今日は大量に蛇を倒してその肉もあるしレベル上げでこれからも倒すから、そろそろ違う作業を進めようかな。
「…考えたんだけど、やっぱりパーティーなんだから皆で行動しない?」
食後のお茶を飲んでいる時にレストマさんが提案してきた。
「急にどうしたの? 俺だけ残れば皆は依頼とか受けれるし、全員で行動するほどじゃないと思うんだけど」
「ジャンだけ美味しい物食べてずるい!!」
予想外にもレストマさんの餌付けに成功したようだ。私としてはどっちでもいいのだが、どうするのだろう?
「依頼を受けないとお金なくなるよ。宿にも泊まれなくなるし、パーティーの活動費も足りなくなる」
「じゃあ、ジャンが街に戻って俺が残る!!」
「リーダー、どうする?」
困ったジャンさんはガオルさんに決めてもらうようだ。文句は言わないが、レストマさんと2人きりってちょっと不安だな。出来ればジャンさんがいい、無理ならパーティー全員で行動して欲しい。

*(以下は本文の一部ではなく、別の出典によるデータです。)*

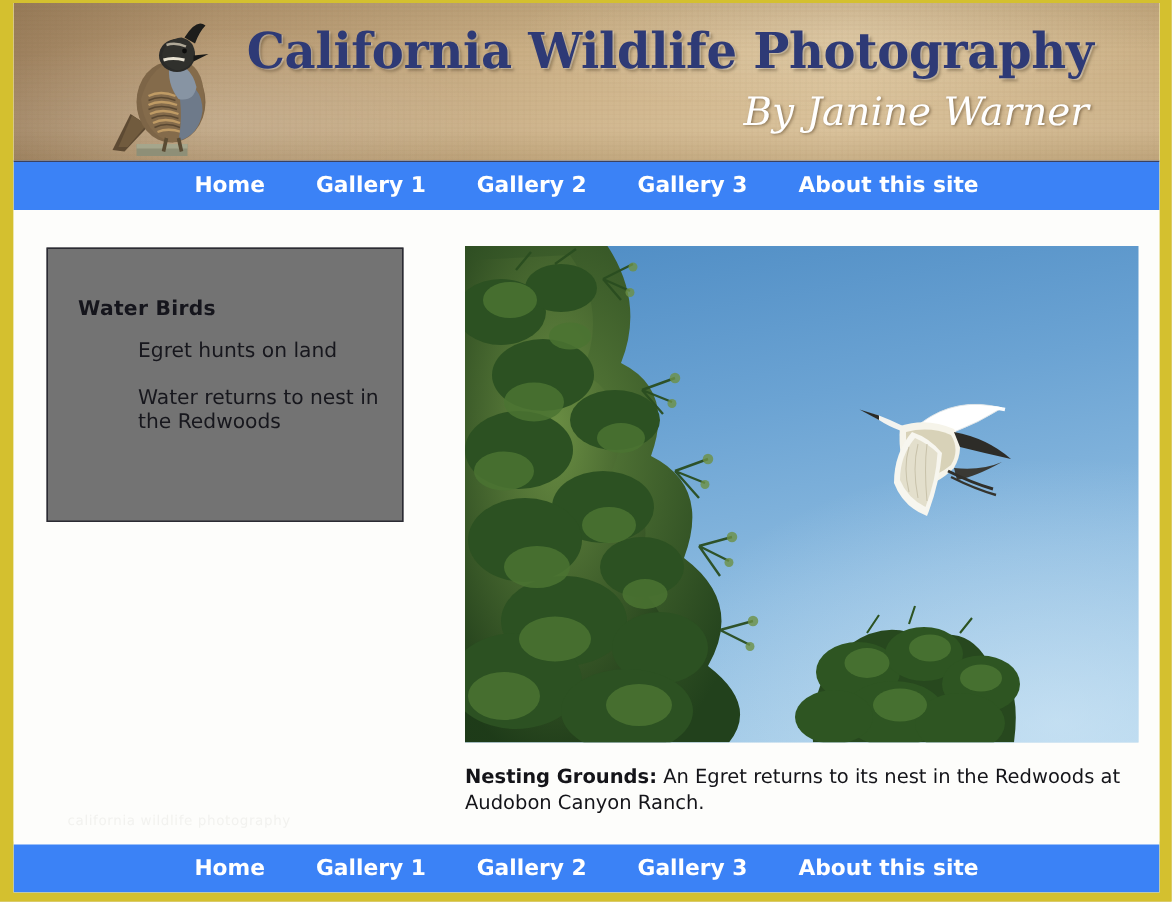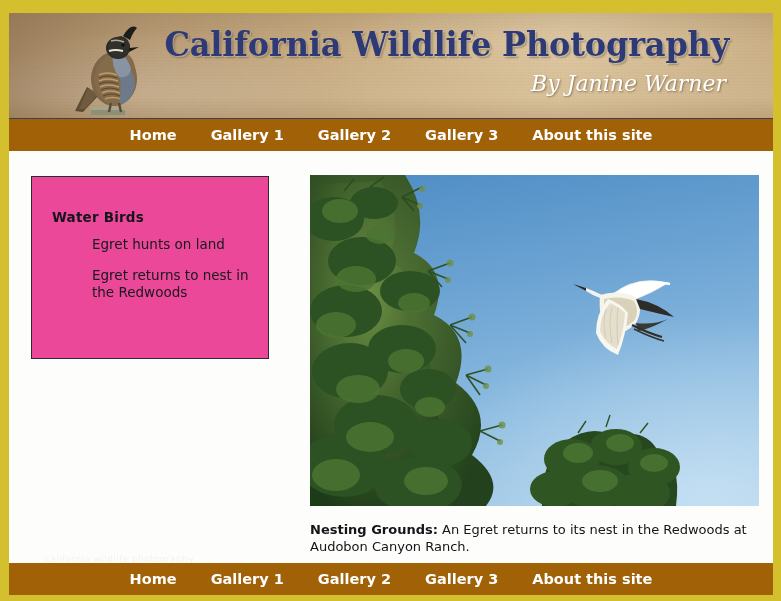"California Wildlife Photography" #page { padding: 13px 8px 6px 9px -> 2px 8px 6px 9px }
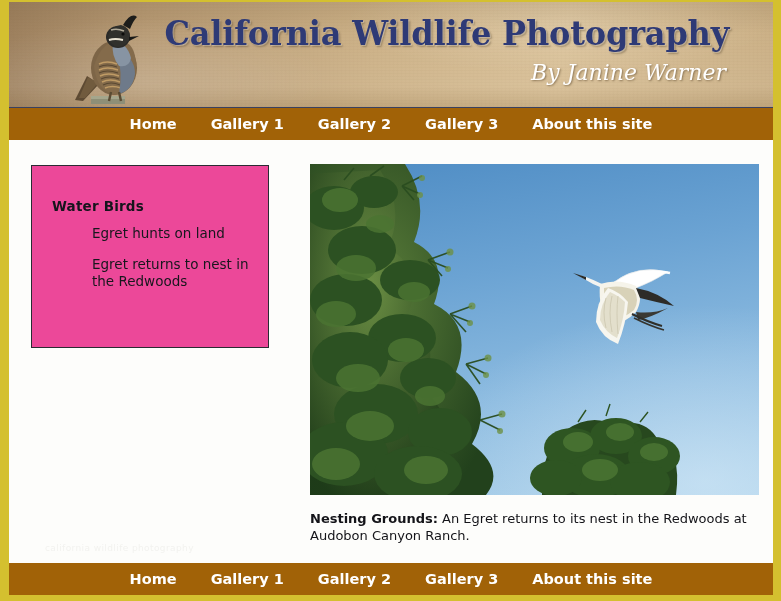"By Janine Warner" .masthead-byline { font-size: 22px -> 26px }
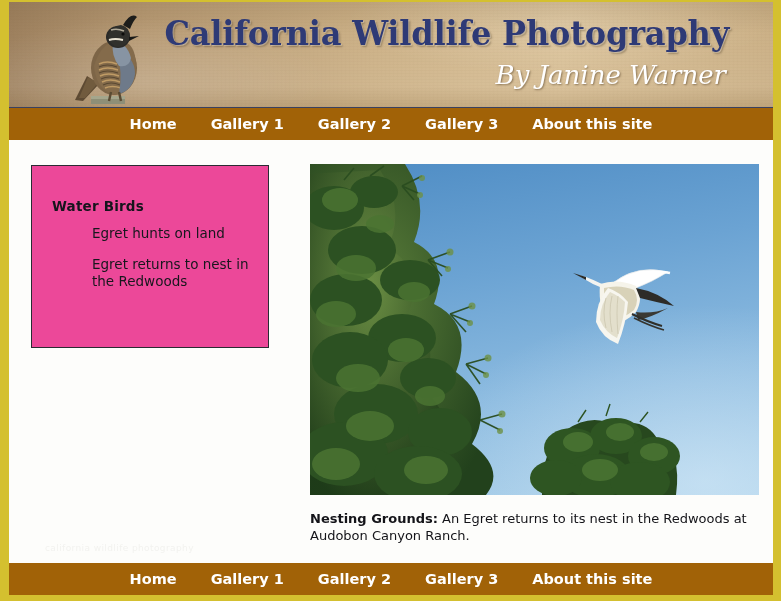"Home" .navbar { background: #a16207 -> #3b82f6 }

「パーティーリーダーとしての考えを言わせてもらうと、最初の予定通りジャンが残って僕達は他の依頼を受けたほうがいい」
「えぇ~」
「ただ、1人の冒険者として言わせてもらうなら、このままノア君と行動したいと思う。面白そうだからね」
「おぉ~!! 賛成!!」
「でも、パーティーのことを考えると別行動のほうがいいのでレストマの意見は却下で」
「そんな~、あんまりだ…」
ガオルさん、1度期待させてから落とすとは結構やるな。レストマさんが凹んでいるよ。よく見るとミーヤさんも凹んでいるようなのだが、気のせいってことにしておこう。